Hacker News new | ask | show | jobs
by Avernar 3212 days ago
I don't see why this would be hard with iterators. You have an iterstor to the start of the HICN, either at the start of a or deep in the string. Take a second iterator and set it to the first. Loop six times advancing that iterator checking to see if it's a digit. Then check if the next position is a space.

For the prefix and suffix and how many characters between them you do the above but use the second iterator to find the suffix. Then you either keep track of how many characters you advanced or ask for how many characters between the two.

It's very easy to think about it this way as that's how a normal (non programmer) human would do it. Basically the code literally does what you wrote in english above.

My point being is that iterators are much faster than indexing when the underlying string system uses graphemes. You can do pretty much anyting just as easy or easier with iterators than with indexing. The big exception is fixed width columnar tet files. I've seen a lot of these in financial situations but fortuanately those systems are ASCII based so not an issue.

1 comments

You're not really changing anything, though; you're basically saying that instead of indexing to position N, you're going to take an iterator and advance it N positions, and somehow say that's a completely different operation. It isn't a different operation, and doesn't change anything about what you're doing.
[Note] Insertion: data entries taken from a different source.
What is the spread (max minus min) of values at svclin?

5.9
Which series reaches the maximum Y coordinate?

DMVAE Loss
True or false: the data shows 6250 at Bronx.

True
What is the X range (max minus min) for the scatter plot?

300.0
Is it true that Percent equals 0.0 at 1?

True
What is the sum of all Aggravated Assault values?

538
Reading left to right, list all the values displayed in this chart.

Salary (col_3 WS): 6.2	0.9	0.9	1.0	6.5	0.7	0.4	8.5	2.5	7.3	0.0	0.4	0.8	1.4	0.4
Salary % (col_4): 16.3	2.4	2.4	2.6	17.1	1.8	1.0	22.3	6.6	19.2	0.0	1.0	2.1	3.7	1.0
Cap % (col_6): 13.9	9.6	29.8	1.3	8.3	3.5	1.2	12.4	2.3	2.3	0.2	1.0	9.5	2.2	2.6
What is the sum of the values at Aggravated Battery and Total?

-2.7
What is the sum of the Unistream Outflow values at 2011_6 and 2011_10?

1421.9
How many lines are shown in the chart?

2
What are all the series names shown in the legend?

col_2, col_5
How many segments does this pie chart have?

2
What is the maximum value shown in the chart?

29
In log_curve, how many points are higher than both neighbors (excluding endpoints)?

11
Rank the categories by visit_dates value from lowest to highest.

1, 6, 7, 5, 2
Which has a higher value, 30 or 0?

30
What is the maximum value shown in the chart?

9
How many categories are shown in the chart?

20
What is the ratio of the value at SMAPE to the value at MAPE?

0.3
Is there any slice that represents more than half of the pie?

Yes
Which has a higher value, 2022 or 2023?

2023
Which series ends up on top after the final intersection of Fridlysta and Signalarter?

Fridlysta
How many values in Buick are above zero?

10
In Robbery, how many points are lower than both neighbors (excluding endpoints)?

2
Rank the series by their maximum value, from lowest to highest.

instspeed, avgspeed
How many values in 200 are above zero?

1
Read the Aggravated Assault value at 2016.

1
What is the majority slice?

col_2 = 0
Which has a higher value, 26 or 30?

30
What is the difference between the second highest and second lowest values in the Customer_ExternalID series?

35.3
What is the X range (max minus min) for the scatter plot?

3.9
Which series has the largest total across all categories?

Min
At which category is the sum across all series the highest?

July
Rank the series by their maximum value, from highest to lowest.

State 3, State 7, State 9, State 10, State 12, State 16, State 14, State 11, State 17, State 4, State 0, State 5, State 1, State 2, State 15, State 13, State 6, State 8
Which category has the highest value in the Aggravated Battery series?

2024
If you want to argue that there should be ways to iterate over graphemes and index based on graphemes, then that is a genuine difference, but splitting semantic hairs over whether you're indexing or iterating doesn't get you a solution.

If the string is stored as ASCII characters or Unicode code points (UCS-16 or UCS-32) then you are correct that not much changes. But if the string is in UTF-8, UTF-16 or the string system uses graphemes then indexing goes from O(1) to O(N). Every index operation would have to start a linear scan from the beginning of the string to get to the correct spot. With iterators it would be a quick operation to access what it's pointing to and very quick to advance it.

My argument is that iterators are far superior to indexing when using graphemes (or code points stored as UTF-8 but grapheme support is superior). And they don't hurt when used on ASCII or fixed width strings either so the code will work with either string format. No hairs, split or otherwise here.

I agree that iterators generally make more sense with strings. But sometimes, you really do want to operate on code points - for example, because you're writing a lexer, and the spec that you're implementing defines lexemes as sequences of code points.
That's why the search functions need to be more intelegent. If you pass the search function a grapheme it will do more work. If it notices you just passed in a grapheme that's just a code point it can do a code point scan. And if the internal representstion is UTF-8 and it sees you passed in an ASCII charzcter (very common in lexing/parsing) it will just do a fast byte scan for it.

Now if the spec thinks identifiers are just a collection of code points then it's being imprecise. But things would still work if the lexer/parser you wrote returns identifiers as a bunch of graphemes because ultimately they're just a bunch of code points strung together.

It's only in situations where you need to truncate identifiers to a certain length that graphemes become important. Also normalizing them when matching identifiers would also probably be a good idea.